The largest award announced Thursday was a nearly $14.7 million grant to Boston Children’s Hospital and the Harvard Medical School for a study to assess the neurologic­al health and track the progress of a group of as many as 2,500 former NFL players originally assessed in 2001. As the research, being led by William P. Meehan III, nears its conclusion, the NFL said, players who exhibit impairment will be eligible for clinical trials of promising treatments.

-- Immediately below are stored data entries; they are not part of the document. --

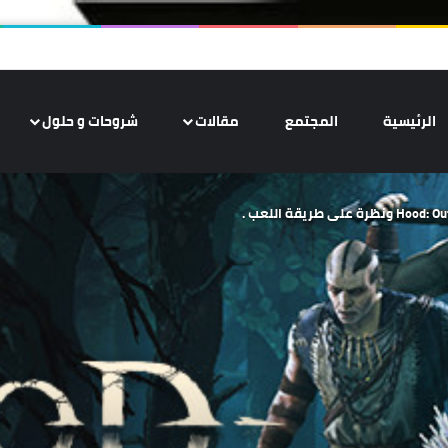
الرئيسية
المجتمع
مقالات
شروحات و حلول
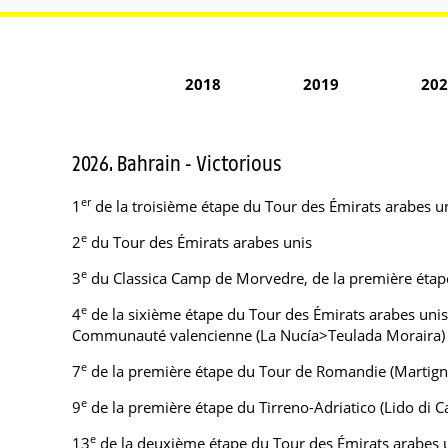
2018
2019
202
2026. Bahrain - Victorious
er
1
de la troisième étape du Tour des Émirats arabes
e
2
du Tour des Émirats arabes unis
e
3
du Classica Camp de Morvedre, de la première étape
e
4
de la sixième étape du Tour des Émirats arabes uni
Communauté valencienne (La Nucía>Teulada Moraira)
e
7
de la première étape du Tour de Romandie (Martig
e
9
de la première étape du Tirreno-Adriatico (Lido di 
e
13
de la deuxième étape du Tour des Émirats arabes un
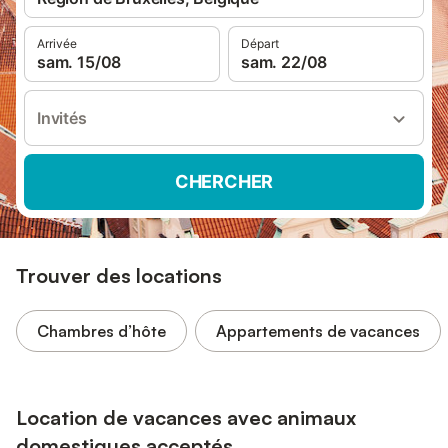
Arrivée
Départ
sam. 15/08
sam. 22/08
Invités
CHERCHER
Trouver des locations
Chambres d’hôte
Appartements de vacances
Location de vacances avec animaux
domestiques acceptés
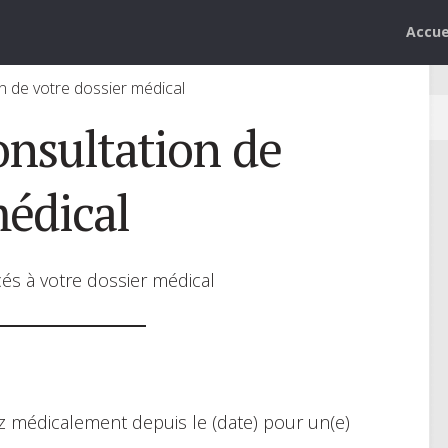
Accue
 de votre dossier médical
nsultation de
médical
és à votre dossier médical
 médicalement depuis le (date) pour un(e)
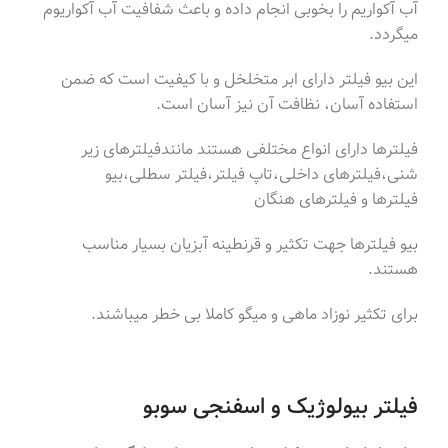
آب آکواریم را بخوبی انجام داده و باعث شفافیت آب آکواریوم
میگردد.
این بیو فیلتر دارای ابر متخلخل و با کیفیت است که ضمن
استفاده آسان، نظافت آن نیز آسان است.
فیلترها دارای انواع مختلفی هستند مانندفیلترهای زیر
شنی،فیلترهای داخلی،تاپ فیلتر،فیلتر سطلی،بیو
فیلترها و فیلترهای هنگان
بیو فیلترها جهت تکثیر و قرنطینه آبزیان بسیار مناسب
هستند.
برای تکثیر نوزاد ماهی و میگو کاملا بی خطر میباشند.
فیلتر بیولوژیک و اسفنجی سوبو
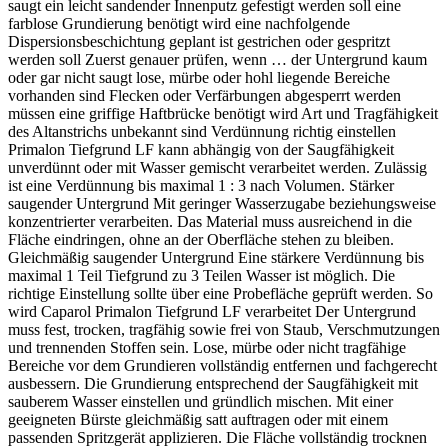
saugt ein leicht sandender Innenputz gefestigt werden soll eine
farblose Grundierung benötigt wird eine nachfolgende
Dispersionsbeschichtung geplant ist gestrichen oder gespritzt
werden soll Zuerst genauer prüfen, wenn … der Untergrund kaum
oder gar nicht saugt lose, mürbe oder hohl liegende Bereiche
vorhanden sind Flecken oder Verfärbungen abgesperrt werden
müssen eine griffige Haftbrücke benötigt wird Art und Tragfähigkeit
des Altanstrichs unbekannt sind Verdünnung richtig einstellen
Primalon Tiefgrund LF kann abhängig von der Saugfähigkeit
unverdünnt oder mit Wasser gemischt verarbeitet werden. Zulässig
ist eine Verdünnung bis maximal 1 : 3 nach Volumen. Stärker
saugender Untergrund Mit geringer Wasserzugabe beziehungsweise
konzentrierter verarbeiten. Das Material muss ausreichend in die
Fläche eindringen, ohne an der Oberfläche stehen zu bleiben.
Gleichmäßig saugender Untergrund Eine stärkere Verdünnung bis
maximal 1 Teil Tiefgrund zu 3 Teilen Wasser ist möglich. Die
richtige Einstellung sollte über eine Probefläche geprüft werden. So
wird Caparol Primalon Tiefgrund LF verarbeitet Der Untergrund
muss fest, trocken, tragfähig sowie frei von Staub, Verschmutzungen
und trennenden Stoffen sein. Lose, mürbe oder nicht tragfähige
Bereiche vor dem Grundieren vollständig entfernen und fachgerecht
ausbessern. Die Grundierung entsprechend der Saugfähigkeit mit
sauberem Wasser einstellen und gründlich mischen. Mit einer
geeigneten Bürste gleichmäßig satt auftragen oder mit einem
passenden Spritzgerät applizieren. Die Fläche vollständig trocknen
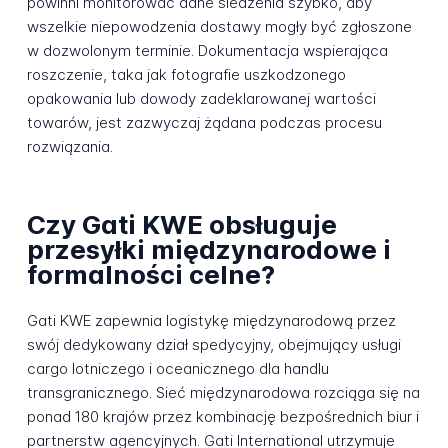
powinni monitorować dane śledzenia szybko, aby
wszelkie niepowodzenia dostawy mogły być zgłoszone
w dozwolonym terminie. Dokumentacja wspierająca
roszczenie, taka jak fotografie uszkodzonego
opakowania lub dowody zadeklarowanej wartości
towarów, jest zazwyczaj żądana podczas procesu
rozwiązania.
Czy Gati KWE obsługuje
przesyłki międzynarodowe i
formalności celne?
Gati KWE zapewnia logistykę międzynarodową przez
swój dedykowany dział spedycyjny, obejmujący usługi
cargo lotniczego i oceanicznego dla handlu
transgranicznego. Sieć międzynarodowa rozciąga się na
ponad 180 krajów przez kombinację bezpośrednich biur i
partnerstw agencyjnych. Gati International utrzymuje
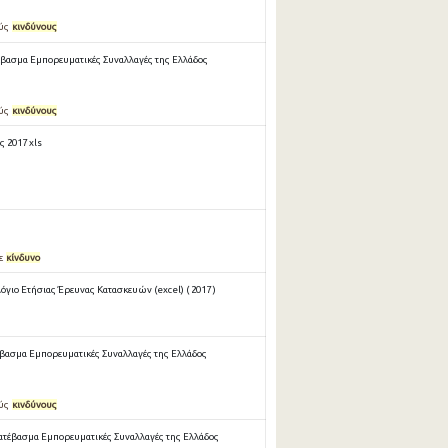
ούς
κινδύνους
έβασμα Εμπορευματικές Συναλλαγές της Ελλάδος
ούς
κινδύνους
 2017 xls
σε
κίνδυνο
ιο Ετήσιας Έρευνας Κατασκευών (excel) ( 2017 )
βασμα Εμπορευματικές Συναλλαγές της Ελλάδος
ούς
κινδύνους
ατέβασμα Εμπορευματικές Συναλλαγές της Ελλάδος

The NFL said it awarded $9.4 million to a University of Calgary study of concussion­s suffered by high school student-athletes; nearly $6.1 million to a study of brain health of retired football players by the University of Pittsburgh and the University of Pittsburgh Medical Center; nearly $3.5 million to a University of California-San Francisco study of clinical knowledge and research into traumatic brain injury; and nearly $1.6 million to a study by the Spaulding Rehabilita­tion Hospital and Harvard Medical School into brain injuries suffered by young athletes in football, hockey, soccer, rugby and other collision sports.

The University of Pittsburgh study is to compare the rates of brain injuries and disease in retired football players to those of a control group.

The remaining $5 million of medical funding toward the $40 million commitment has been allocated to research on player health and safety under the guidance of Chiarelli, the NFL said.